Parce que ces Starwings ce n’était pas une équipe qui était 8e du championnat. Ce titre ils ne nous l’ont pas donné, on est allé le chercher, même si parfois la chance était de leur côté. Dans notre contingent, nous avions passablement de joueurs comme Mbala, Morris, Krajna qui n’avaient jamais remporté un titre. Quant à Zinn et Hart, qui ont largement contribué à remporter ce trophée, ils ont franchi un palier en inscrivant des paniers importants. Quand on est sur le banc, c’est bonnard pour la vitrine d’être champion, mais en leur faisant confiance on ne leur a pas donné seulement leur salaire mais des souvenirs et surtout une plus-value mentale.

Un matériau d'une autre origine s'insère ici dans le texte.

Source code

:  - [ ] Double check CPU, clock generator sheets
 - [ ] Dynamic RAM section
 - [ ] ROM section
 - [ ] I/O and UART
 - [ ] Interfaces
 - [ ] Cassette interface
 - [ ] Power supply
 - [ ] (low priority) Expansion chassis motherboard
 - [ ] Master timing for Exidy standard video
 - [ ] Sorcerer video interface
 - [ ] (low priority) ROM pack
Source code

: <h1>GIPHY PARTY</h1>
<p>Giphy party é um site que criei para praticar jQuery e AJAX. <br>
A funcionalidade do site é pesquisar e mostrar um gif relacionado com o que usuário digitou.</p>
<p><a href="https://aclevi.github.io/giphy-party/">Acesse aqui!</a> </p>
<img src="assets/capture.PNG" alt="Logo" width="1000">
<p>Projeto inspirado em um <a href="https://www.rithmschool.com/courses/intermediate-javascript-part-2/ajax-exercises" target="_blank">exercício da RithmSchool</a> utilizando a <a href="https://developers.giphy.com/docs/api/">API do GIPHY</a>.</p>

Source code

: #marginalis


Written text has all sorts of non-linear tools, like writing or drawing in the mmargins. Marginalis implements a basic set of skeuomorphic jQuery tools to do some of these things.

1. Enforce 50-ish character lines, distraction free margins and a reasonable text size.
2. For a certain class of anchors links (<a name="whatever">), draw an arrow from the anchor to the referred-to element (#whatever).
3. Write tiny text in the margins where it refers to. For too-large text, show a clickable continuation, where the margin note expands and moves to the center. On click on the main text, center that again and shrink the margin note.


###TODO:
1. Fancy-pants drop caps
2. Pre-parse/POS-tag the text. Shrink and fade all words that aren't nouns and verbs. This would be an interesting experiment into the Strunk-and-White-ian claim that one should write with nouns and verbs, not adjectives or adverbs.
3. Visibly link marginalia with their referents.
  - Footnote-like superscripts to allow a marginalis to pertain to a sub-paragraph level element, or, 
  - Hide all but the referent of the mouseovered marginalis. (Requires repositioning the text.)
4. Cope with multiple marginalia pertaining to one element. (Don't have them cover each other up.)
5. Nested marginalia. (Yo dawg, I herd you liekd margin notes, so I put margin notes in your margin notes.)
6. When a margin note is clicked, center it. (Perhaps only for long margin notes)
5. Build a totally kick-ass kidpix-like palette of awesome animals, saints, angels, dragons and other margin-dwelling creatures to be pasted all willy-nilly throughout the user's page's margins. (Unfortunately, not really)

‹‹Un coach comme Petar Aleksic, il n’y en a pas 36. Maintenant, même si je me coupe une main, j’aimerais bien qu’il trouve un super club en Europe.››

Philippe de Gottrau, président de Fribourg Olympic

Votre coach, Petar Aleksic, qui a remporté un 9e trophée avec Olympic, sera-t-il toujours là la saison prochaine?

On verra. On a déjà commencé les discussions il y a deux mois. On lui a dit ce qu’on pouvait mettre sur la table et quel était notre projet. Un coach comme Petar Aleksic, il n’y en a pas 36. Maintenant, même si je me coupe une main, j’aimerais bien qu’il trouve un super club en Europe. Pour l’instant, les offres quil a reçues sont peut-être meilleures sur le plan salarial qu’à Fribourg, dans des championnats plus élevés qu’ici, mais au niveau du challenge, il n’aura rien de plus de ce quil vit à Fribourgil a sa famille, sa maison. Mais voilà, comme c’est le cas pour des joueurs, s’il peut aller voir à l’étranger et accomplir un rêve, je serais heureux pour lui. Ça doit être son choix et une promotion mais pas une décision de dépit.

Et au niveau des joueurs, y aura-t-il à nouveau des mouvements?

Comme je l'ai dit, on a renouvelé 80% de l’effectif en début de saison. Là, ce sera notre 60e anniversaire mais on ne veut pas faire comme Monthey qui voulait tout gagner pour son jubilé et qui avait accumulé 500 000 francs de dettes sur l’estomac et pénalisé l’équipe par la suite. Nous, on veut juste faire le mieux possible et s’il y a encore un titre pour notre 60e ce sera génial. Mais ce n’est pas but en soi. Pour l’instant, nous avons six joueurs sous contrat (Hart, Solca, Zinn, Memishi, Cotture et Jackson) alors que Gravet et Morris sont libres. On verra bien la suite.

Et allez-vous à nouveau disputer la Coupe d’Europe?

Nous ne voulons pas refaire une aventure européenne comme cette année parce quelle nous a tués financièrement, physiquement et psychiquement. Par contre, ce serait bête de passer à côté d’une qualification en Champions League où on a des points acquis. On se dit, soit on passe un deux tours de qualification ou on la fait mais on ne veut surtout pas rebondir dans l’Europe Cup. Cette Champions League, c’était à condition d’être champion, il fallait un mérite sportif ou une justification. Le coach et les joueurs l’ont assumée sur le terrain, à nous de le faire derrière.